= PROBLEM DESCRIPTION =
Please write out the entries below, from the start down through the line containing "class: Agaricomycetes", substituting "division" for each "phylum" and changing nothing else.

= Some entries =

--- start ---

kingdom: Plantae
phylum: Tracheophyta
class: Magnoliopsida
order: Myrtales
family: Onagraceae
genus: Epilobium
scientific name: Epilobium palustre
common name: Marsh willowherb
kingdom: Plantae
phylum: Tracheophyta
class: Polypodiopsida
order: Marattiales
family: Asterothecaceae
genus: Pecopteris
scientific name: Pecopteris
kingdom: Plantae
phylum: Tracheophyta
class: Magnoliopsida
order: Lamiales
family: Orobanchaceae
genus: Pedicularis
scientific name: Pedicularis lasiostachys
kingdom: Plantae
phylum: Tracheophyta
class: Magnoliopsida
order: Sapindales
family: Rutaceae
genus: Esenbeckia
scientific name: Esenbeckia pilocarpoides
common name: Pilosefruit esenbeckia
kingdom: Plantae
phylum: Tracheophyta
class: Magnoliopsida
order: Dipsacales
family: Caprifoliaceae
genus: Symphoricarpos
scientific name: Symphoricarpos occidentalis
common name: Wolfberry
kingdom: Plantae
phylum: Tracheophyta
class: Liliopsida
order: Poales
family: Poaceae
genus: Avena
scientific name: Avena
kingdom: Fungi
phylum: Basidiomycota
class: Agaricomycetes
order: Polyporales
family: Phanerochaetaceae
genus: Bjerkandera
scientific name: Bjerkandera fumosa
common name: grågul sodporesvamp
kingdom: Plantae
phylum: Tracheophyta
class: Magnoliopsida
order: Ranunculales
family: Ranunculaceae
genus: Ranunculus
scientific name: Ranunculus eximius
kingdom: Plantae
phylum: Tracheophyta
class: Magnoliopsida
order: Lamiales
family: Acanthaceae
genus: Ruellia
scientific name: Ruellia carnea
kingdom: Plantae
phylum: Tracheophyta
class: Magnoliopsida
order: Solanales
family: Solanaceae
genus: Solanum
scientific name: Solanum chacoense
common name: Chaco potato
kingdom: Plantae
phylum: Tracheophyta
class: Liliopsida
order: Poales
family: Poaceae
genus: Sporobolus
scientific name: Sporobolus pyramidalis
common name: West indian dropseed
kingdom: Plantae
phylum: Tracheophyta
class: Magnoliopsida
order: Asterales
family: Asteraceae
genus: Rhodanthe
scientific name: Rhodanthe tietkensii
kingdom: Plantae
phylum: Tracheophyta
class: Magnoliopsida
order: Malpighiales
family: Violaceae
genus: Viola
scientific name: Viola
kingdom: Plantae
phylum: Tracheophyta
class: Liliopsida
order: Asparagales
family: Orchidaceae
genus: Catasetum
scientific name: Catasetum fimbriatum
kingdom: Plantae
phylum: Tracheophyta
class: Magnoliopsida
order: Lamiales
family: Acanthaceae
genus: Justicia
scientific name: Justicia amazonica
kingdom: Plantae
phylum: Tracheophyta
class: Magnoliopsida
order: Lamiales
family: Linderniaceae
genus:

--- end ---

= IN RESPONSE =
kingdom: Plantae
division: Tracheophyta
class: Magnoliopsida
order: Myrtales
family: Onagraceae
genus: Epilobium
scientific name: Epilobium palustre
common name: Marsh willowherb
kingdom: Plantae
division: Tracheophyta
class: Polypodiopsida
order: Marattiales
family: Asterothecaceae
genus: Pecopteris
scientific name: Pecopteris
kingdom: Plantae
division: Tracheophyta
class: Magnoliopsida
order: Lamiales
family: Orobanchaceae
genus: Pedicularis
scientific name: Pedicularis lasiostachys
kingdom: Plantae
division: Tracheophyta
class: Magnoliopsida
order: Sapindales
family: Rutaceae
genus: Esenbeckia
scientific name: Esenbeckia pilocarpoides
common name: Pilosefruit esenbeckia
kingdom: Plantae
division: Tracheophyta
class: Magnoliopsida
order: Dipsacales
family: Caprifoliaceae
genus: Symphoricarpos
scientific name: Symphoricarpos occidentalis
common name: Wolfberry
kingdom: Plantae
division: Tracheophyta
class: Liliopsida
order: Poales
family: Poaceae
genus: Avena
scientific name: Avena
kingdom: Fungi
division: Basidiomycota
class: Agaricomycetes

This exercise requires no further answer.